ENTRIES SHOWN Block Start

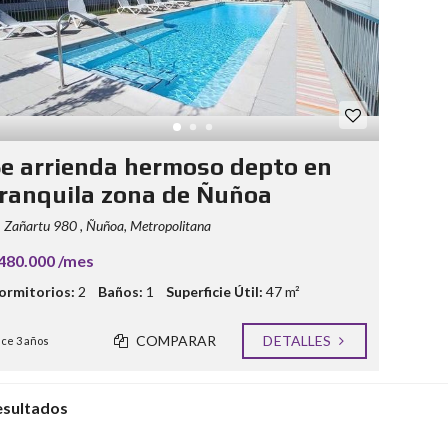
e arrienda hermoso depto en
ranquila zona de Ñuñoa
Zañartu 980 , Ñuñoa, Metropolitana
480.000 /mes
ormitorios:
2
Baños:
1
Superficie Útil:
47 m²
COMPARAR
DETALLES
ce 3 años
esultados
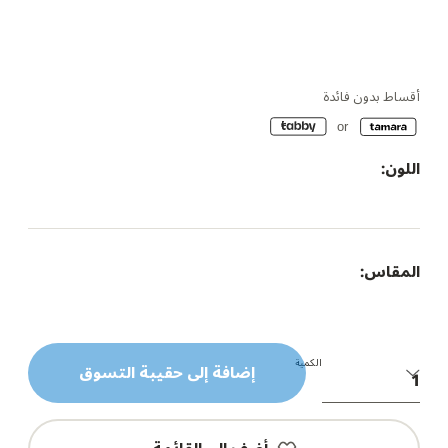
أقساط بدون فائدة
اللون:
المقاس:
الكمية
إضافة إلى حقيبة التسوق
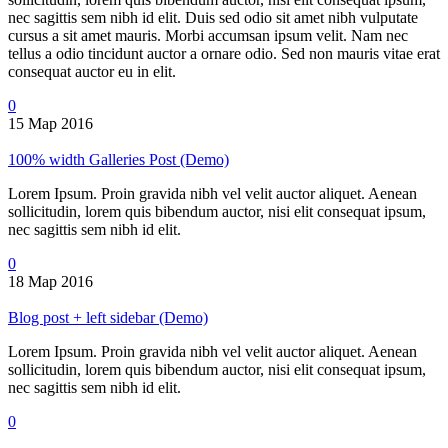
nec sagittis sem nibh id elit. Duis sed odio sit amet nibh vulputate
cursus a sit amet mauris. Morbi accumsan ipsum velit. Nam nec
tellus a odio tincidunt auctor a ornare odio. Sed non mauris vitae erat
consequat auctor eu in elit.
0
15 Мар 2016
100% width Galleries Post (Demo)
Lorem Ipsum. Proin gravida nibh vel velit auctor aliquet. Aenean
sollicitudin, lorem quis bibendum auctor, nisi elit consequat ipsum,
nec sagittis sem nibh id elit.
0
18 Мар 2016
Blog post + left sidebar (Demo)
Lorem Ipsum. Proin gravida nibh vel velit auctor aliquet. Aenean
sollicitudin, lorem quis bibendum auctor, nisi elit consequat ipsum,
nec sagittis sem nibh id elit.
0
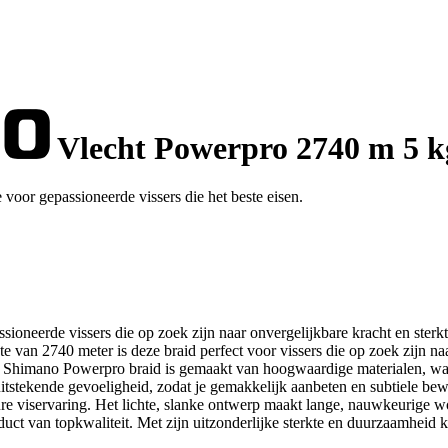
Vlecht Powerpro 2740 m 5 k
oor gepassioneerde vissers die het beste eisen.
ioneerde vissers die op zoek zijn naar onvergelijkbare kracht en ste
gte van 2740 meter is deze braid perfect voor vissers die op zoek zijn n
e Shimano Powerpro braid is gemaakt van hoogwaardige materialen, waar
uitstekende gevoeligheid, zodat je gemakkelijk aanbeten en subtiele be
re viservaring. Het lichte, slanke ontwerp maakt lange, nauwkeurige w
t van topkwaliteit. Met zijn uitzonderlijke sterkte en duurzaamheid k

ENTRIES SHOWN Block End

TASK ITEM:
Reproduce every line of text from the items above without alteration, leaving out the pictures.

RESULT OF THE TASK:
e arrienda hermoso depto en
ranquila zona de Ñuñoa
Zañartu 980 , Ñuñoa, Metropolitana
480.000 /mes
ormitorios:
2
Baños:
1
Superficie Útil:
47 m²
COMPARAR
DETALLES
ce 3 años
esultados
أقساط بدون فائدة
اللون:
المقاس:
الكمية
إضافة إلى حقيبة التسوق
nec sagittis sem nibh id elit. Duis sed odio sit amet nibh vulputate
cursus a sit amet mauris. Morbi accumsan ipsum velit. Nam nec
tellus a odio tincidunt auctor a ornare odio. Sed non mauris vitae erat
consequat auctor eu in elit.
0
15 Мар 2016
100% width Galleries Post (Demo)
Lorem Ipsum. Proin gravida nibh vel velit auctor aliquet. Aenean
sollicitudin, lorem quis bibendum auctor, nisi elit consequat ipsum,
nec sagittis sem nibh id elit.
0
18 Мар 2016
Blog post + left sidebar (Demo)
Lorem Ipsum. Proin gravida nibh vel velit auctor aliquet. Aenean
sollicitudin, lorem quis bibendum auctor, nisi elit consequat ipsum,
nec sagittis sem nibh id elit.
0
Vlecht Powerpro 2740 m 5 k
oor gepassioneerde vissers die het beste eisen.
ioneerde vissers die op zoek zijn naar onvergelijkbare kracht en ste
gte van 2740 meter is deze braid perfect voor vissers die op zoek zijn n
e Shimano Powerpro braid is gemaakt van hoogwaardige materialen, waar
uitstekende gevoeligheid, zodat je gemakkelijk aanbeten en subtiele be
re viservaring. Het lichte, slanke ontwerp maakt lange, nauwkeurige w
t van topkwaliteit. Met zijn uitzonderlijke sterkte en duurzaamheid k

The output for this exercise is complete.